Hello,but what about the wonderful, unexplored area of funeral superstitions? The majority of the following come from early/mid Victorian times here in Britain.
The coffin should always leave through the front door of the house, or via a front window if that is the only alternative to using a back door. If a back dooe is used, the deceased will be in jeopardy in the after life!
If the deceased was a virgin, this was marked by the mourners dressing in white and a pair of white gloves being carried at the head of the funeral procession, if she was a particularily virtuous woman, a white garland would also be carried which would be hung up in the church for many months until it finally fell apart and was buried near to the deceased.
Old English custom suggests that mourners wear black in order to confuse the Devil but to cease wearing it following the funeral and change mourning wear to brown or navy blue to avoid further attention from "Himself"!
Irish tradition (of course!) goes one better. Should an Irishman met a funeral procession he must throw a stone after the coffin and invoke the name of the Trinity, if he also thinks on to call the deceased's name out loud, he may have the added bonus of getting rid of any warts by wishing them onto the corpse!
Here in the North of England the dead person was usually buried with their bible (we are very pious round here!) hymn book and Sunday School ticket!
A new cemetery often had a dead animal interred before any humans could be admitted. The reason being that nobody would be willing to have their dear departed received as the first burial as it was believed that the Devil (yes, HIM again!) always claimed the soul of the first corpse as his own.
Eastern Britain frowns upon the first internee of a grave being a woman for "If a grave is opened for a she, it will open up for three" suggesting that two male relatives will soon be joining her!
Weirdest of them all perhaps is the British "symbolic burial" which involves the faked burial of a living person, usually a sick child in the belief that this will fool the evil spirits causing the malady and promote the patient's recovery. "Dipping" which is the process of of lowering and raising someone from an opened grave is said to promote recovery from whooping cough, fever and rheumatism.

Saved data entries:

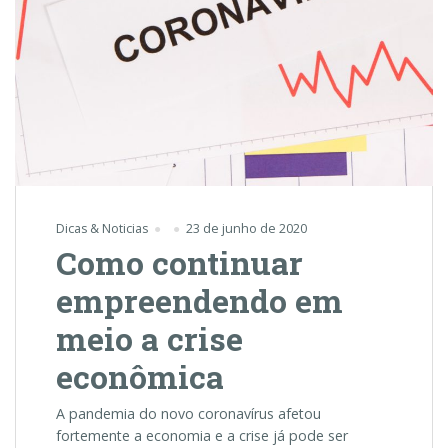
Dicas & Noticias
23 de junho de 2020
Como continuar
empreendendo em
meio a crise
econômica
A pandemia do novo coronavírus afetou
fortemente a economia e a crise já pode ser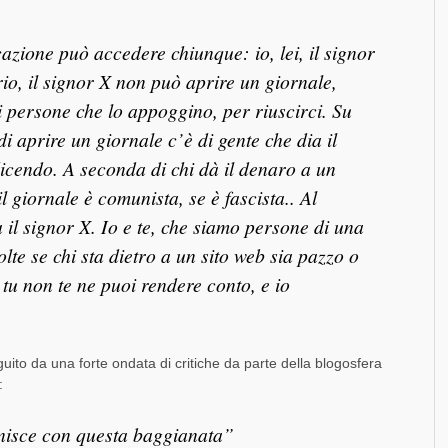
cazione può accedere chiunque: io, lei, il signor
rio, il signor X non può aprire un giornale,
 persone che lo appoggino, per riuscirci. Su
 di aprire un giornale c’è di gente che dia il
dicendo. A seconda di chi dà il denaro a un
il giornale è comunista, se è fascista.. Al
a il signor X. Io e te, che siamo persone di una
lte se chi sta dietro a un sito web sia pazzo o
, tu non te ne puoi rendere conto, e io
uito da una forte ondata di critiche da parte della blogosfera
:
inisce con questa baggianata”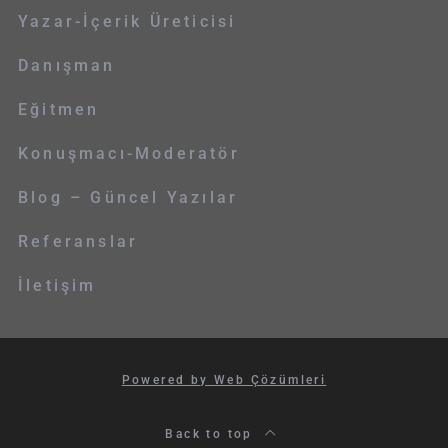
Yazar-İçerik Üreticisi
Danışman
Eğitmen
Konuşmacı-Moderatör
Blog – Güncel Yazılar
Referanslar
İletişim
Powered by Web Çözümleri
Back to top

Work task: In the text on funeral superstitions, rewrite the paragraph beginning "A new cemetery often had" more briefly, keeping its main facts. Rely on the text alone for this work.

Exercise solution: A dead animal was often buried in a new cemetery before any person. Nobody wanted a loved one to be the first burial, because the Devil was believed to claim the soul of the first corpse as his own.